Dropping every picture, set down exactly the lines in the entries below, starting with the line with "228 301 4.44" and going on through the line with "397 371 22.09".

(DATASET EXTRACT begins)

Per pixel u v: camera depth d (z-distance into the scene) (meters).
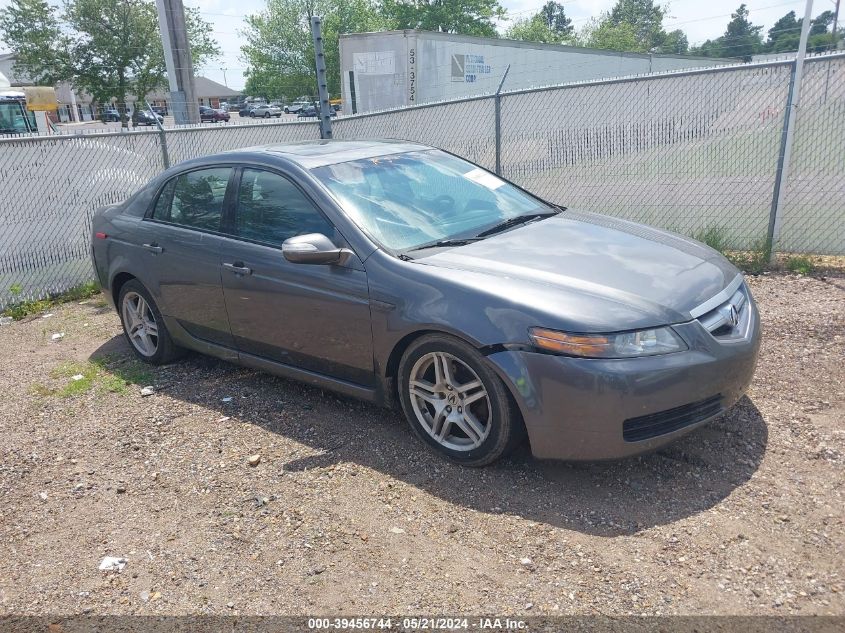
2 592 2.88
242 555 2.98
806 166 6.79
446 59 17.14
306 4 49.84
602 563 2.76
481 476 3.45
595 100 7.99
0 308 7.48
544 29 66.62
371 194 4.12
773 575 2.62
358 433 4.00
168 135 8.56
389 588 2.71
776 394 4.10
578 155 8.24
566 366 3.06
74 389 5.01
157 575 2.91
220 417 4.36
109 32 39.50
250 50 50.62
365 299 3.68
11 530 3.33
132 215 5.23
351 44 16.80
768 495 3.13
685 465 3.42
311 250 3.65
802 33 6.39
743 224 7.41
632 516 3.05
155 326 5.26
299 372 4.24
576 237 3.95
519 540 2.94
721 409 3.31
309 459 3.75
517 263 3.55
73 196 7.94
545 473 3.44
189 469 3.75
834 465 3.33
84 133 7.82
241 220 4.41
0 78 19.64
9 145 7.40
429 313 3.41
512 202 4.59
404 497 3.32
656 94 7.59
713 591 2.56
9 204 7.48
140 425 4.35
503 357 3.19
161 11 12.86
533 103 8.43
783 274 6.68
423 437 3.68
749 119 7.09
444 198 4.34
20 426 4.50
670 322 3.15
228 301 4.44
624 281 3.37
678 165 7.64
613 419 3.05
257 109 59.41
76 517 3.40
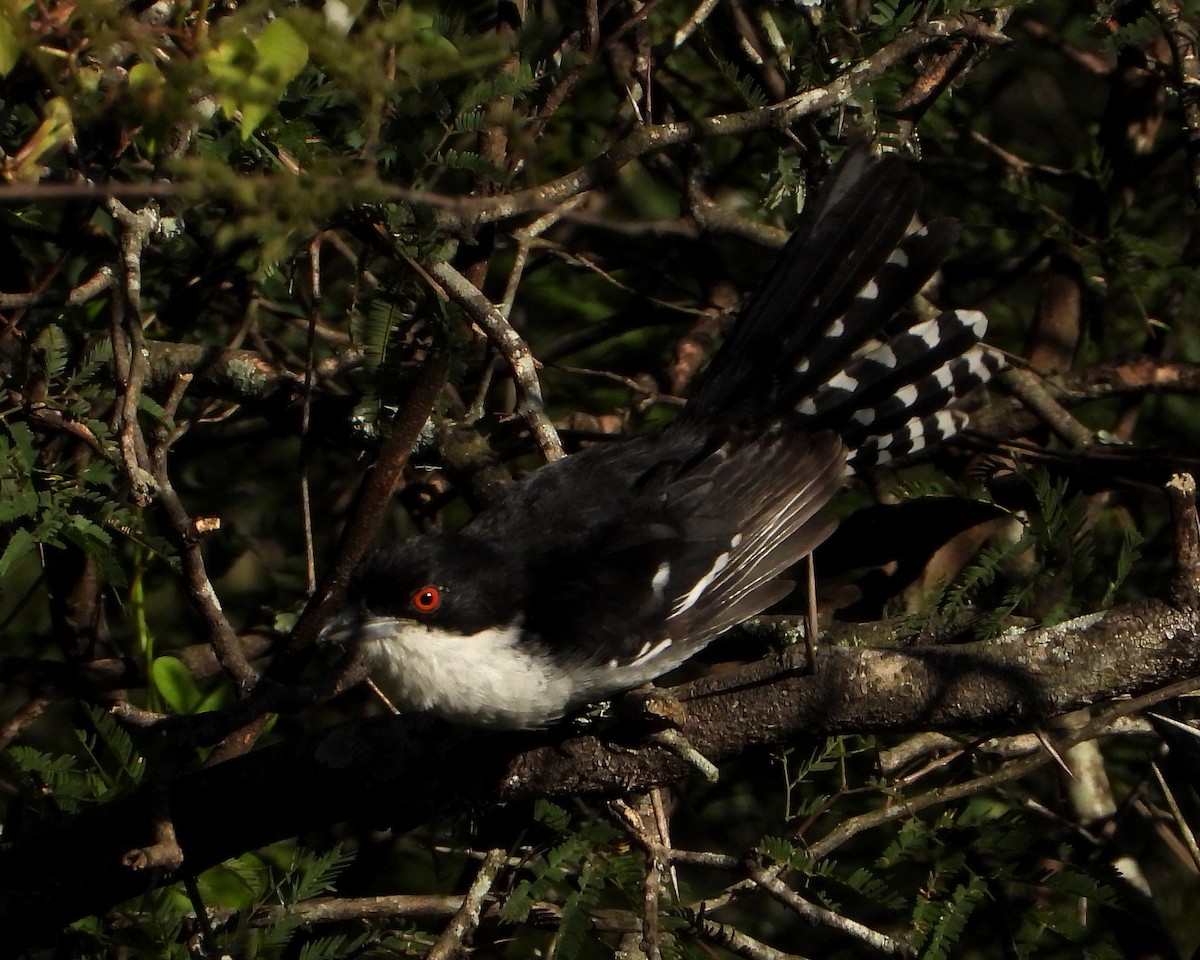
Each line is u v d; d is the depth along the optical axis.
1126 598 10.58
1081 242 10.51
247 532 11.80
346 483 11.91
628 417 10.91
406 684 7.46
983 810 7.55
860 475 11.13
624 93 10.28
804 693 6.82
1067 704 6.62
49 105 5.09
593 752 7.16
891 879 9.07
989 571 8.07
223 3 5.87
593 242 12.05
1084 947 8.01
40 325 8.55
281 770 7.27
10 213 8.44
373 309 7.43
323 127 6.66
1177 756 7.60
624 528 8.06
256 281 9.49
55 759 8.82
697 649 8.10
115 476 7.56
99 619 10.43
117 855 7.28
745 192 11.71
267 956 7.34
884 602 10.46
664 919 6.87
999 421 10.63
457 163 6.71
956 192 11.74
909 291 8.74
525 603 7.71
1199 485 9.97
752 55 9.81
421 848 9.77
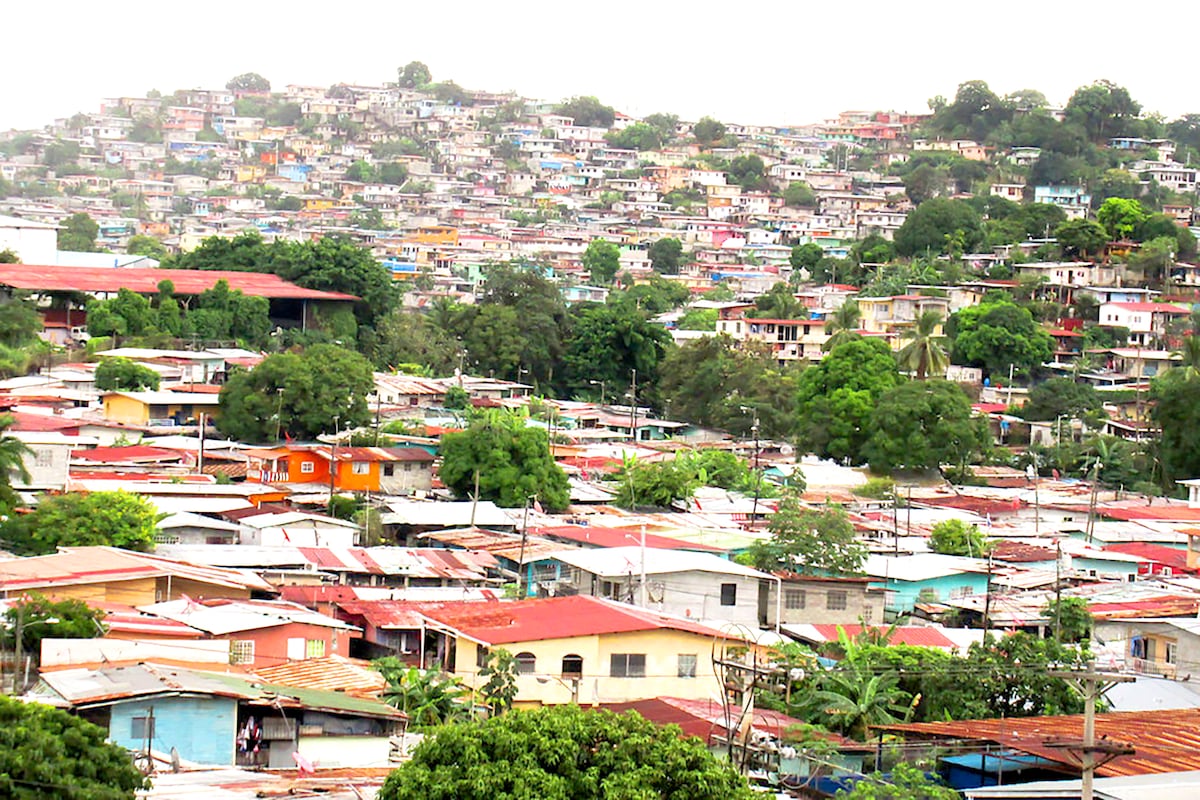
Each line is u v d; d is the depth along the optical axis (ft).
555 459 562.25
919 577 379.55
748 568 338.13
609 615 280.72
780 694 246.27
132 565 296.30
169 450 516.32
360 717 214.07
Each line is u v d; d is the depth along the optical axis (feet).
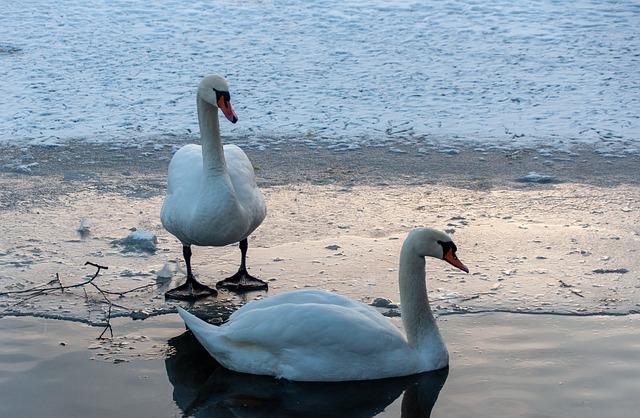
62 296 27.14
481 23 65.77
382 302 26.53
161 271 28.68
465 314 25.63
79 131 45.60
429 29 64.59
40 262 29.73
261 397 21.36
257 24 67.10
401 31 64.34
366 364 21.98
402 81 53.42
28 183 38.11
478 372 22.22
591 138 43.57
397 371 22.09
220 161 26.43
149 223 33.63
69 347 23.80
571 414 20.15
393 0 73.20
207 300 27.02
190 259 28.07
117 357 23.27
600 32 63.05
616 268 28.84
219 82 26.16
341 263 29.73
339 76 54.65
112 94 51.72
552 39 61.46
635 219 33.27
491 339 24.02
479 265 29.32
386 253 30.53
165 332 24.88
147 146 43.45
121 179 38.78
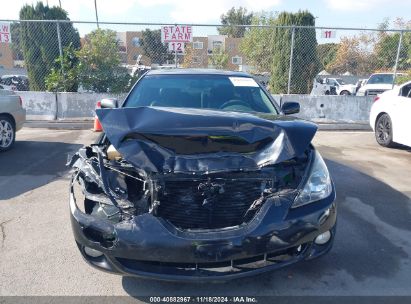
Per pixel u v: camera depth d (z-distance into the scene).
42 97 10.62
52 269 3.27
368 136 9.60
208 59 18.61
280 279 3.13
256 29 22.83
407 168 6.49
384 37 15.27
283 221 2.69
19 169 6.20
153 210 2.67
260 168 2.79
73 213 2.84
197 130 2.86
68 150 7.54
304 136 2.93
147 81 4.62
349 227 4.09
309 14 11.77
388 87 18.20
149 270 2.69
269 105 4.35
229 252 2.59
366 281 3.11
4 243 3.71
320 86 23.28
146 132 2.84
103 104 4.45
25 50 11.83
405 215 4.44
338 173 6.12
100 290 2.98
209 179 2.70
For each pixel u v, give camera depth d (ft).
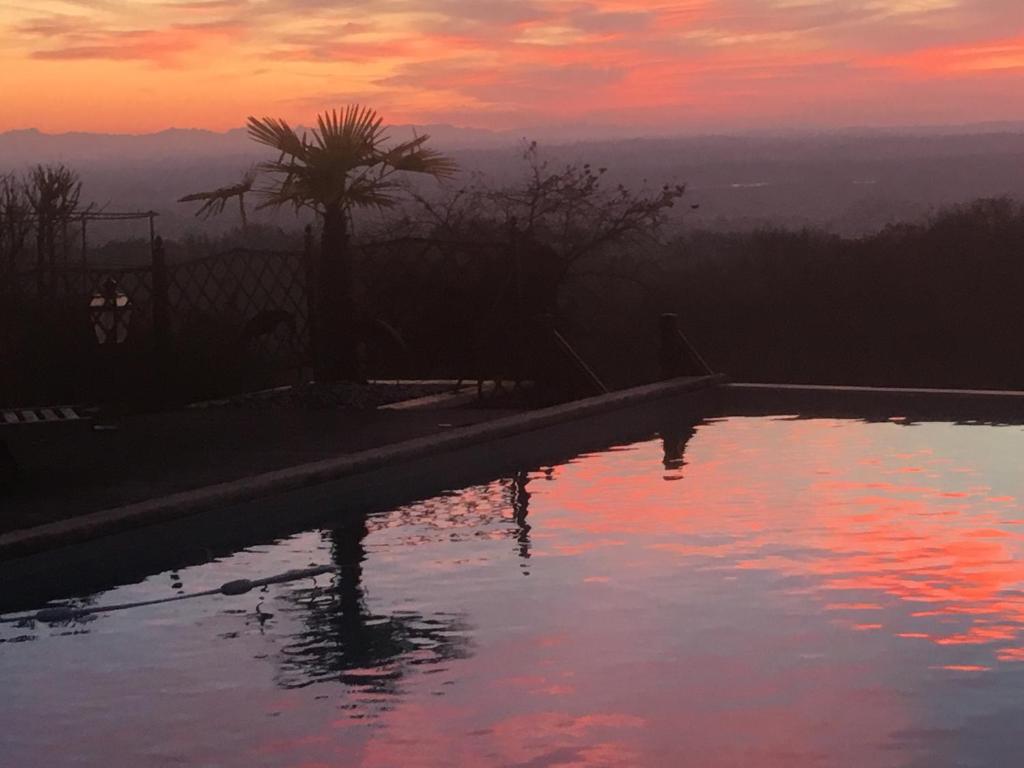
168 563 21.95
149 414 37.09
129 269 39.27
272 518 25.18
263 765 13.10
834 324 83.97
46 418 29.25
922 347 83.05
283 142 40.14
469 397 40.42
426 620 18.01
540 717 14.19
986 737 13.32
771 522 23.65
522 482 28.40
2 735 14.16
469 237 58.23
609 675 15.48
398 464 29.09
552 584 19.74
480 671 15.75
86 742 13.88
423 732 13.84
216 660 16.55
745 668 15.61
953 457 30.30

(DATASET EXTRACT ends)

ANSWER SPACE
228 301 4.44
624 281 3.37
678 165 7.64
613 419 3.05
257 109 59.41
76 517 3.40
Each line is u v d; d is the depth along the optical axis.
1126 598 10.58
1081 242 10.51
247 532 11.80
346 483 11.91
628 417 10.91
406 684 7.46
983 810 7.55
860 475 11.13
624 93 10.28
804 693 6.82
1067 704 6.62
49 105 5.09
593 752 7.16
891 879 9.07
989 571 8.07
223 3 5.87
593 242 12.05
1084 947 8.01
40 325 8.55
281 770 7.27
10 213 8.44
373 309 7.43
323 127 6.66
1177 756 7.60
624 528 8.06
256 281 9.49
55 759 8.82
697 649 8.10
115 476 7.56
99 619 10.43
117 855 7.28
745 192 11.71
267 956 7.34
884 602 10.46
664 919 6.87
999 421 10.63
457 163 6.71
956 192 11.74
909 291 8.74
525 603 7.71
1199 485 9.97
752 55 9.81
421 848 9.77
Each line is u v d; d is the depth along the optical axis (ft).
555 459 562.25
919 577 379.55
748 568 338.13
609 615 280.72
780 694 246.27
132 565 296.30
169 450 516.32
360 717 214.07
Each line is u v d; d is the depth along the optical axis (feet).
62 296 27.14
481 23 65.77
382 302 26.53
161 271 28.68
465 314 25.63
79 131 45.60
429 29 64.59
40 262 29.73
261 397 21.36
257 24 67.10
401 31 64.34
366 364 21.98
402 81 53.42
28 183 38.11
478 372 22.22
591 138 43.57
397 371 22.09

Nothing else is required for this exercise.